#### SOURCE DATA ####

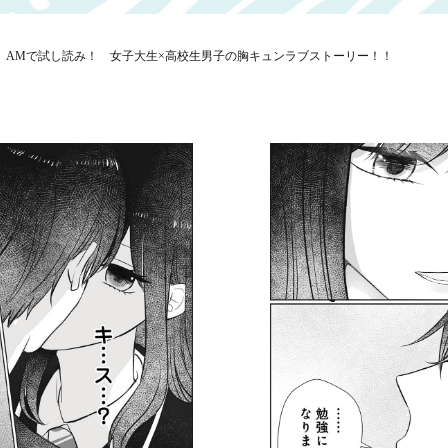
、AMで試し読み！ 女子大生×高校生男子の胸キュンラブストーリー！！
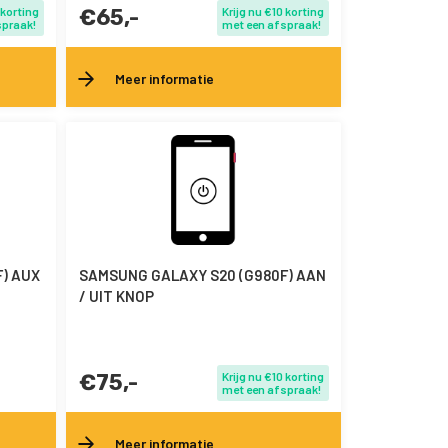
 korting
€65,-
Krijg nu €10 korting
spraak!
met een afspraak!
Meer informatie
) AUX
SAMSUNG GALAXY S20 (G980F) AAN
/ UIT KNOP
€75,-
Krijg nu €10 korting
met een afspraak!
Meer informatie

####

THE PROBLEM: Make an exact copy of all the material, but keep the pictures out of it.

ANSWER FOR THIS EXERCISE:
、AMで試し読み！ 女子大生×高校生男子の胸キュンラブストーリー！！
 korting
€65,-
Krijg nu €10 korting
spraak!
met een afspraak!
Meer informatie
) AUX
SAMSUNG GALAXY S20 (G980F) AAN
/ UIT KNOP
€75,-
Krijg nu €10 korting
met een afspraak!
Meer informatie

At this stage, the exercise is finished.